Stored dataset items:
══════════

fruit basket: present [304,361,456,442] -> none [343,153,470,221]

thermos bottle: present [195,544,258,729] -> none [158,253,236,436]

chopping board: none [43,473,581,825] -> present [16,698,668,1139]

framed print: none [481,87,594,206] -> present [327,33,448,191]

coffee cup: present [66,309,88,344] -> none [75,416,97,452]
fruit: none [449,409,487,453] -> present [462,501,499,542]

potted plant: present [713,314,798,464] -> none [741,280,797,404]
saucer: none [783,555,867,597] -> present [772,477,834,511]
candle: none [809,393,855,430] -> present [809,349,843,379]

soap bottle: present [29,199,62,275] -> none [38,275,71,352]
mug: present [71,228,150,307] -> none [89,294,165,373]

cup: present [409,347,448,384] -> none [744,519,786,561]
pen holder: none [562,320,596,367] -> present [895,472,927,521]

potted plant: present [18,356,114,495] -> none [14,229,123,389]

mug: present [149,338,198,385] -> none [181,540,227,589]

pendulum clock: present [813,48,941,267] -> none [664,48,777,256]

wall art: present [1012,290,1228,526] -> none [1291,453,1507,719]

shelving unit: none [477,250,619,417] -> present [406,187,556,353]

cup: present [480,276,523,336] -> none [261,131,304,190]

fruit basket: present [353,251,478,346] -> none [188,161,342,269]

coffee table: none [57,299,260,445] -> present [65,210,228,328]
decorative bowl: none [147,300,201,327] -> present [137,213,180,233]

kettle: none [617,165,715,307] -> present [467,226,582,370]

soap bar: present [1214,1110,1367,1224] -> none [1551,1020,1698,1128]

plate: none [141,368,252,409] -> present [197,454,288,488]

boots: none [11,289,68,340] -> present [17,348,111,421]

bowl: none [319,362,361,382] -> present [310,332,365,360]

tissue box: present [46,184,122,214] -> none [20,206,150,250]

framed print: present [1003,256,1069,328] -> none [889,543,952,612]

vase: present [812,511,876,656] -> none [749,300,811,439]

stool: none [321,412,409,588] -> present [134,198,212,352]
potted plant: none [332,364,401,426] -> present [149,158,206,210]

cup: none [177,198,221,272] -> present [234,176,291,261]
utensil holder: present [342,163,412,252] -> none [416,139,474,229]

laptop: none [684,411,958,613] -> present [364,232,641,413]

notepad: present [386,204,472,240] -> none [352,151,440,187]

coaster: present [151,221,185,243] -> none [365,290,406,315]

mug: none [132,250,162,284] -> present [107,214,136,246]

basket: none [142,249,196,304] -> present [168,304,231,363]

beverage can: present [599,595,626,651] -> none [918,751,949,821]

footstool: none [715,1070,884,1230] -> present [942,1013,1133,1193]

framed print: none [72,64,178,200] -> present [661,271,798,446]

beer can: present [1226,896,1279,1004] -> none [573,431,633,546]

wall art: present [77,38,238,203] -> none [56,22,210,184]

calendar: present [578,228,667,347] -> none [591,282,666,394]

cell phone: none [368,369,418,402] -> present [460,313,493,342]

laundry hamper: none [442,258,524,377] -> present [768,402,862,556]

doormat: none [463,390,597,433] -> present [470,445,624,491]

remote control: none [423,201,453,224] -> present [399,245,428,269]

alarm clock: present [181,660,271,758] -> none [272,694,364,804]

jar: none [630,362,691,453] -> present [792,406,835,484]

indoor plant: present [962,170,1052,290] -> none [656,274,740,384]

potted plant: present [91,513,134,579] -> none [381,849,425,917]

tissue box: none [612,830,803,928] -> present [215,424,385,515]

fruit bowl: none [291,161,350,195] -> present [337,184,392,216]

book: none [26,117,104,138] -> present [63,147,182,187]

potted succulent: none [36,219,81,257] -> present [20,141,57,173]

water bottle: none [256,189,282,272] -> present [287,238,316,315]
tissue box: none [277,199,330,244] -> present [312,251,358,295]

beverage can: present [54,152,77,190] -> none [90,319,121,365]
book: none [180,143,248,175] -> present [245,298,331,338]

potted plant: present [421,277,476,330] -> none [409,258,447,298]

══════════

Repeat the lines from the first one in the records through the line containing "framed print: none [481,87,594,206]", exactly as written, and nothing else.

* Answer section:
fruit basket: present [304,361,456,442] -> none [343,153,470,221]

thermos bottle: present [195,544,258,729] -> none [158,253,236,436]

chopping board: none [43,473,581,825] -> present [16,698,668,1139]

framed print: none [481,87,594,206] -> present [327,33,448,191]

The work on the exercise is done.